Other common symptoms include:

  • Strong fatigue
  • Nausea and vomiting
  • Pain, abdominal discomfort, especially in the liver region
  • Loss of appetite
  • Muscle pain

About a week after the end of the incubation period, the skin and the white area of the eyes start to become yellowish, a symptom called jaundice in medical terms. Symptoms and signs of hepatitis A may persist for less than two months, but there are cases where they continue to manifest up to 6 months. In addition, not everyone who contacts the A virus develops disease-specific symptoms.

In very rare cases, hepatitis A can lead to liver failure. Patients exposed to this risk are those who suffer from other chronic liver diseases or those of advanced age. Acute liver failure requires hospitalization and permanent medical monitoring during treatment. In some situations, people who develop this complication may need liver transplants.


There is no hepatitis A curing drug. As a viral infection, the A virus is removed from the body through its own defense mechanisms. Most of the time, the liver heals completely after a month or two of rest and balanced eating. During the recovery period, it is recommended to follow the next steps:

  • Try to avoid prolonged effort and stress, as the body needs plenty of rest to fight the infection.
  • Have a diet rich in nutrients and low in harmful ingredients for the body, recommended by a your doctor and stick to it.
  • Take proper care of your liver by avoiding alcohol consumption or taking medication that may harm it

In chronic forms, the doctor may prescribe antiviral medicines or find that the patient needs a liver transplant to recover. Hepatitis A healing is usually “announced” by the sudden elimination of a large amount of urine.

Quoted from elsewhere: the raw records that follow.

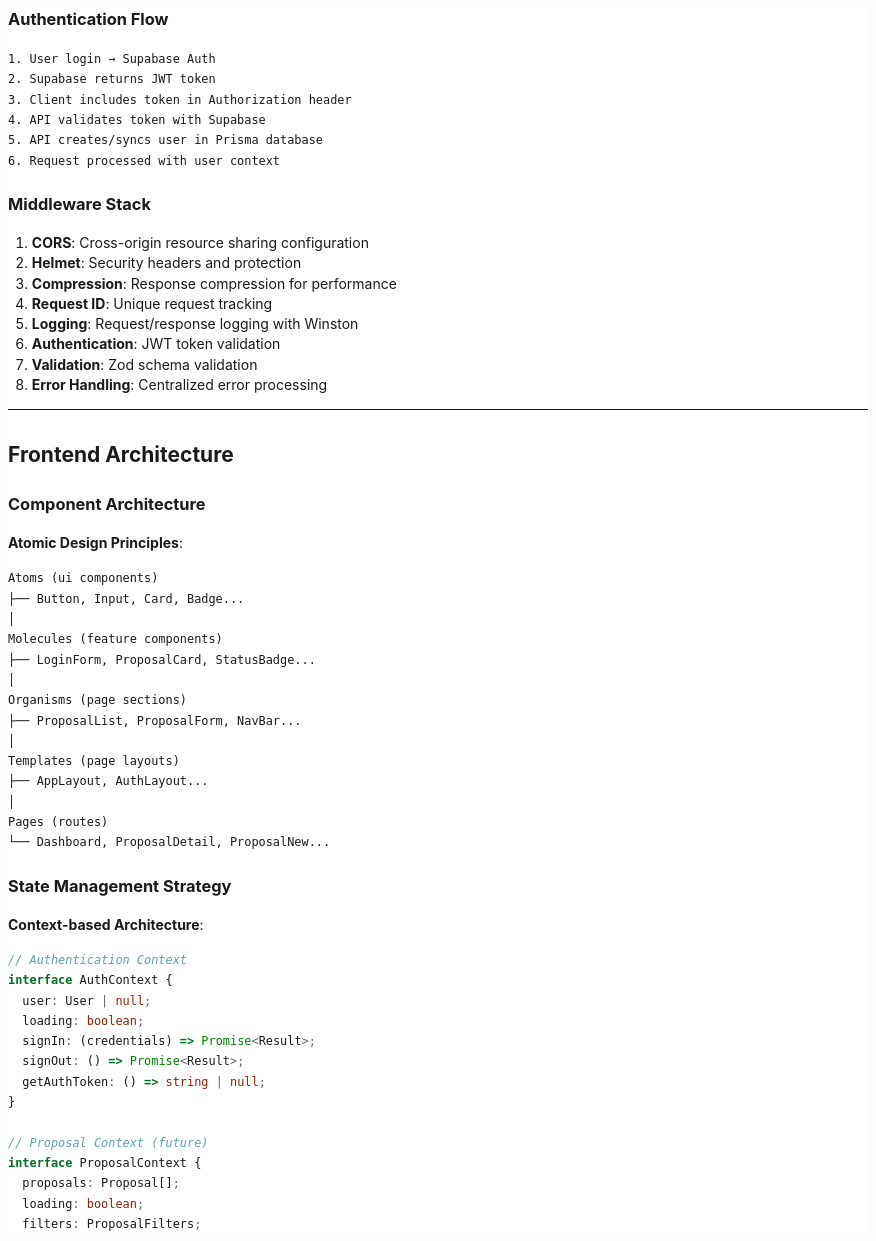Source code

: ### Authentication Flow

```
1. User login → Supabase Auth
2. Supabase returns JWT token
3. Client includes token in Authorization header
4. API validates token with Supabase
5. API creates/syncs user in Prisma database
6. Request processed with user context
```

### Middleware Stack

1. **CORS**: Cross-origin resource sharing configuration
2. **Helmet**: Security headers and protection
3. **Compression**: Response compression for performance  
4. **Request ID**: Unique request tracking
5. **Logging**: Request/response logging with Winston
6. **Authentication**: JWT token validation
7. **Validation**: Zod schema validation
8. **Error Handling**: Centralized error processing

---

## Frontend Architecture

### Component Architecture

**Atomic Design Principles**:
```
Atoms (ui components)
├── Button, Input, Card, Badge...
│
Molecules (feature components)  
├── LoginForm, ProposalCard, StatusBadge...
│
Organisms (page sections)
├── ProposalList, ProposalForm, NavBar...
│
Templates (page layouts)
├── AppLayout, AuthLayout...
│
Pages (routes)
└── Dashboard, ProposalDetail, ProposalNew...
```

### State Management Strategy

**Context-based Architecture**:
```typescript
// Authentication Context
interface AuthContext {
  user: User | null;
  loading: boolean;
  signIn: (credentials) => Promise<Result>;
  signOut: () => Promise<Result>;
  getAuthToken: () => string | null;
}

// Proposal Context (future)
interface ProposalContext {
  proposals: Proposal[];
  loading: boolean;
  filters: ProposalFilters;
```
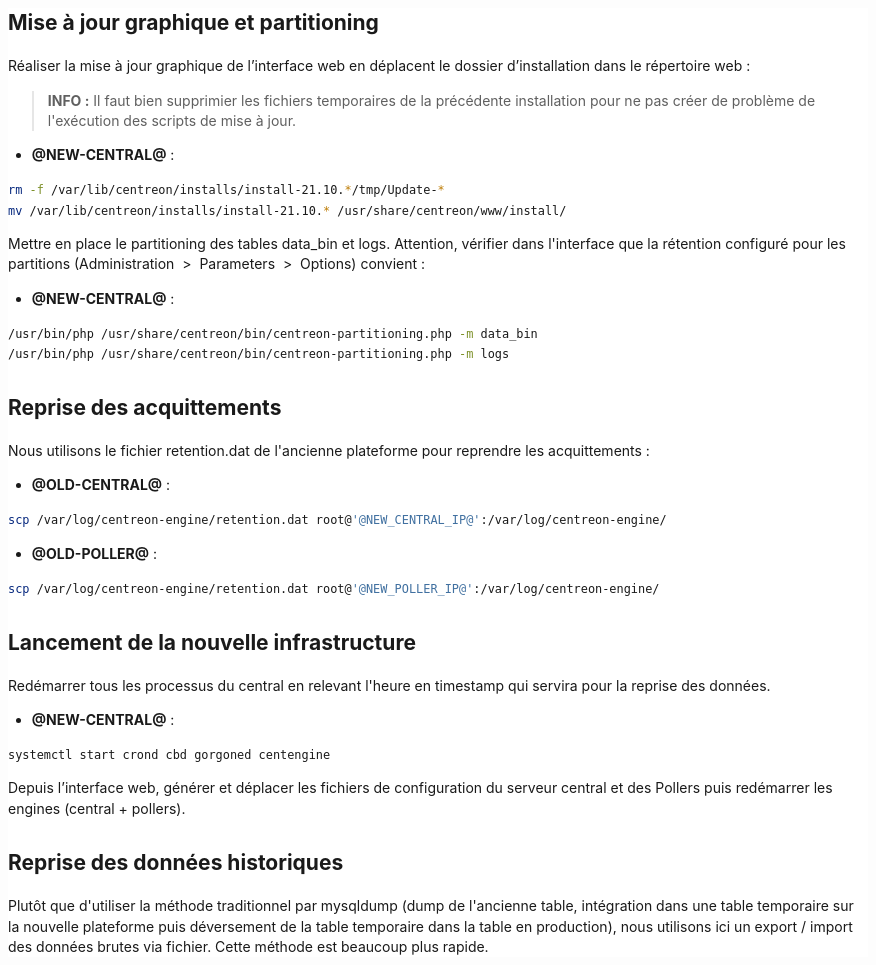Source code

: ## Mise à jour graphique et partitioning

Réaliser la mise à jour graphique de l’interface web en déplacent le dossier d’installation dans le répertoire web :
> **INFO :** Il faut bien supprimier les fichiers temporaires de la précédente installation pour ne pas créer de problème de l'exécution des scripts de mise à jour.

- **@NEW-CENTRAL@** :

```bash
rm -f /var/lib/centreon/installs/install-21.10.*/tmp/Update-*
mv /var/lib/centreon/installs/install-21.10.* /usr/share/centreon/www/install/
```

Mettre en place le partitioning des tables data_bin et logs. Attention, vérifier dans l'interface que la rétention configuré pour les partitions (Administration  >  Parameters  >  Options) convient :

- **@NEW-CENTRAL@** :

```bash
/usr/bin/php /usr/share/centreon/bin/centreon-partitioning.php -m data_bin
/usr/bin/php /usr/share/centreon/bin/centreon-partitioning.php -m logs
```

## Reprise des acquittements

Nous utilisons le fichier retention.dat de l'ancienne plateforme pour reprendre les acquittements :

- **@OLD-CENTRAL@** :

```bash
scp /var/log/centreon-engine/retention.dat root@'@NEW_CENTRAL_IP@':/var/log/centreon-engine/
```

- **@OLD-POLLER@** :

```bash
scp /var/log/centreon-engine/retention.dat root@'@NEW_POLLER_IP@':/var/log/centreon-engine/
```

## Lancement de la nouvelle infrastructure

Redémarrer tous les processus du central en relevant l'heure en timestamp qui servira pour la reprise des données.

- **@NEW-CENTRAL@** :

```bash
systemctl start crond cbd gorgoned centengine
```

Depuis l’interface web, générer et déplacer les fichiers de configuration du serveur central et des Pollers puis redémarrer les engines (central + pollers).

## Reprise des données historiques

Plutôt que d'utiliser la méthode traditionnel par mysqldump (dump de l'ancienne table, intégration dans une table temporaire sur la nouvelle plateforme puis déversement de la table temporaire dans la table en production), nous utilisons ici un export / import des données brutes via fichier. Cette méthode est beaucoup plus rapide.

The best way to prevent hepatitis A is to get vaccinated. Medical authorities recommend vaccination against hepatitis A for the following categories:

  • Children over 1 year old
  • People exposed to infections (medical staff, laboratory workers, etc.)
  • Those who have more than one sexual partners.
  • People traveling in areas with a high risk of infection (Africa, Asia or South America).
  • People who are on blood coagulation medications
  • Patients with chronic liver disease.

Other measures to prevent hepatitis A virus infection are

  • Washing your hands with plenty of water and soap a few times a day, especially after using the toilet.
  • Only consuming water from safe sources
  • Properly sanitizing your hands before preparing food.
  • Using tableware for food consumption (eating with your hands can be an easy way to get hepatitis A virus infection).